▶ **Goal of the exercise**: Return, word for word, only the lines of the data below that lie between the line with "(hpglpenspeed 20)" and the line with "(mirror false)", those two lines included.

▶ **Data shown**:
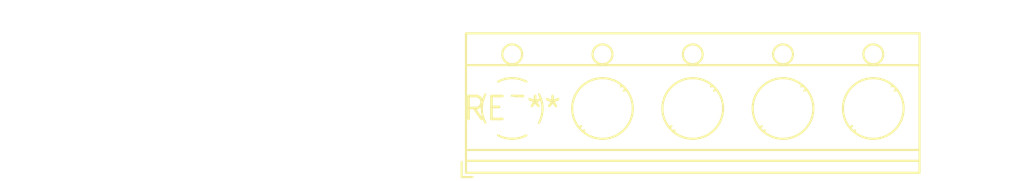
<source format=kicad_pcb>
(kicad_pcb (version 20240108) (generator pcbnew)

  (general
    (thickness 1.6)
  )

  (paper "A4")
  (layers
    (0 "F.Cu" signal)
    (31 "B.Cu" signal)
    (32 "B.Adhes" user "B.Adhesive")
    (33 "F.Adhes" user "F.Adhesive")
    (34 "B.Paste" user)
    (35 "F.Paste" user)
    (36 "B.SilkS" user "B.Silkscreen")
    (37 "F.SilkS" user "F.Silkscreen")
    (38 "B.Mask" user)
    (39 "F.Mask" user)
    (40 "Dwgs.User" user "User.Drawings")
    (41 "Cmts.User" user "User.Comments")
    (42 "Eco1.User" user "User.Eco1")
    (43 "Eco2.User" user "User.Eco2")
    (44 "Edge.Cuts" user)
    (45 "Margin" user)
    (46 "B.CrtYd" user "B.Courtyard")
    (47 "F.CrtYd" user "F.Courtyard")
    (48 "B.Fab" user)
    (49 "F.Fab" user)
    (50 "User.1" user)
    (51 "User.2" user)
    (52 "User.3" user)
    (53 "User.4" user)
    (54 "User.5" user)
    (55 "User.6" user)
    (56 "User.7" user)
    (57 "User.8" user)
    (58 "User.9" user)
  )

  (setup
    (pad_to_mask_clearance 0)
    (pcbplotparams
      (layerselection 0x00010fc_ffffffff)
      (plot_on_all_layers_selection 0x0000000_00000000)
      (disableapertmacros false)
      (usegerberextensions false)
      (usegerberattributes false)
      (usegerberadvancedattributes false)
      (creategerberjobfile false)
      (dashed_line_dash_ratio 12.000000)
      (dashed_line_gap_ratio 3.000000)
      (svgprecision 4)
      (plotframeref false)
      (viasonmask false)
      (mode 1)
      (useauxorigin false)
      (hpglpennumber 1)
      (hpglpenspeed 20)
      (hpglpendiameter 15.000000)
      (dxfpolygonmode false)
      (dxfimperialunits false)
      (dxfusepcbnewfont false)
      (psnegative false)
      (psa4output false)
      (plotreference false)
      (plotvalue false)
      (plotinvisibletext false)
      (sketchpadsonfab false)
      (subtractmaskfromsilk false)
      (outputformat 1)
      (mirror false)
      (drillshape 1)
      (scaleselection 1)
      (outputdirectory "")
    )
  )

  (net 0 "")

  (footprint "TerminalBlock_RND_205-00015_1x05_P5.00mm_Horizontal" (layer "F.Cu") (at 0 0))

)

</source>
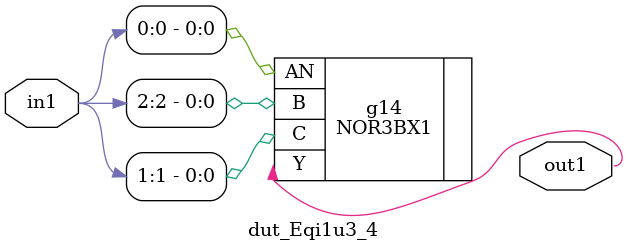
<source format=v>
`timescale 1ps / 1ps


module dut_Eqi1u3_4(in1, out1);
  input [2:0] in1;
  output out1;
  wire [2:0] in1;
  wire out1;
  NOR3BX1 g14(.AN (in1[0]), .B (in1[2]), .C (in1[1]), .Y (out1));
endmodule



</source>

▶ **Response**:
      (hpglpenspeed 20)
      (hpglpendiameter 15.000000)
      (dxfpolygonmode false)
      (dxfimperialunits false)
      (dxfusepcbnewfont false)
      (psnegative false)
      (psa4output false)
      (plotreference false)
      (plotvalue false)
      (plotinvisibletext false)
      (sketchpadsonfab false)
      (subtractmaskfromsilk false)
      (outputformat 1)
      (mirror false)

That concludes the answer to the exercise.